Dave mentioned that this `__u64 :64` trick makes vmlinux.h lose the
alignment information, as the struct itself is empty, and so there is
nothing indicating that it has to be 8-byte aligned.

So what if we have

struct bpf_list_node {
    __u64 __opaque[2];
} __attribute__((aligned(8)));

?

> +
>  struct bpf_sysctl {
>         __u32   write;          /* Sysctl is being read (= 0) or written (= 1).
>                                  * Allows 1,2,4-byte read, but no write.
> diff --git a/kernel/bpf/btf.c b/kernel/bpf/btf.c

[...]

> @@ -3284,6 +3347,12 @@ static int btf_get_field_type(const char *name, u32 field_mask, u32 *seen_mask,
>                         goto end;
>                 }
>         }
> +       if (field_mask & BPF_LIST_HEAD) {
> +               if (!strcmp(name, "bpf_list_head")) {
> +                       type = BPF_LIST_HEAD;
> +                       goto end;
> +               }
> +       }
>         /* Only return BPF_KPTR when all other types with matchable names fail */
>         if (field_mask & BPF_KPTR) {
>                 type = BPF_KPTR_REF;
> @@ -3317,6 +3386,8 @@ static int btf_find_struct_field(const struct btf *btf,
>                         return field_type;
>
>                 off = __btf_member_bit_offset(t, member);
> +               if (i && !off)
> +                       return -EFAULT;

why? why can't my struct has zero-sized field in the beginning? This
seems like a very incomplete and unnecessary check to me.

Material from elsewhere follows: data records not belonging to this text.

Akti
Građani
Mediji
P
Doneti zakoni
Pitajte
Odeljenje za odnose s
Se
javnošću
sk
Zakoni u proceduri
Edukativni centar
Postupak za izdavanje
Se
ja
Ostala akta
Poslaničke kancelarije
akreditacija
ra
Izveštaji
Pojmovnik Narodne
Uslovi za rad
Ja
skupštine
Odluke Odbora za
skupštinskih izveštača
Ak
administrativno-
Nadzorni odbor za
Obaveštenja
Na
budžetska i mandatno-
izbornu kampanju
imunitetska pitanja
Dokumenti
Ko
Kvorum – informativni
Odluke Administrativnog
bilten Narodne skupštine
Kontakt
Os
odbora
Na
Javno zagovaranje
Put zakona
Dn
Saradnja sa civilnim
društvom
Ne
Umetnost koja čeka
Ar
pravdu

>                 if (off % 8)
>                         /* valid C code cannot generate such BTF */
>                         return -EINVAL;
> @@ -3339,6 +3410,12 @@ static int btf_find_struct_field(const struct btf *btf,
>                         if (ret < 0)
>                                 return ret;
>                         break;
> +               case BPF_LIST_HEAD:
> +                       ret = btf_find_list_head(btf, t, member_type, i, off, sz,
> +                                                idx < info_cnt ? &info[idx] : &tmp);
> +                       if (ret < 0)
> +                               return ret;
> +                       break;
>                 default:
>                         return -EFAULT;
>                 }
> @@ -3373,6 +3450,8 @@ static int btf_find_datasec_var(const struct btf *btf, const struct btf_type *t,
>                         return field_type;
>
>                 off = vsi->offset;
> +               if (i && !off)
> +                       return -EFAULT;

similarly, I'd say that either we'd need to calculate the exact
expected offset, or just not do anything here?

>                 if (vsi->size != sz)
>                         continue;
>                 if (off % align)
> @@ -3393,6 +3472,12 @@ static int btf_find_datasec_var(const struct btf *btf, const struct btf_type *t,
>                         if (ret < 0)
>                                 return ret;
>                         break;
> +               case BPF_LIST_HEAD:
> +                       ret = btf_find_list_head(btf, var, var_type, -1, off, sz,
> +                                                idx < info_cnt ? &info[idx] : &tmp);
> +                       if (ret < 0)
> +                               return ret;
> +                       break;
>                 default:
>                         return -EFAULT;
>                 }

[...]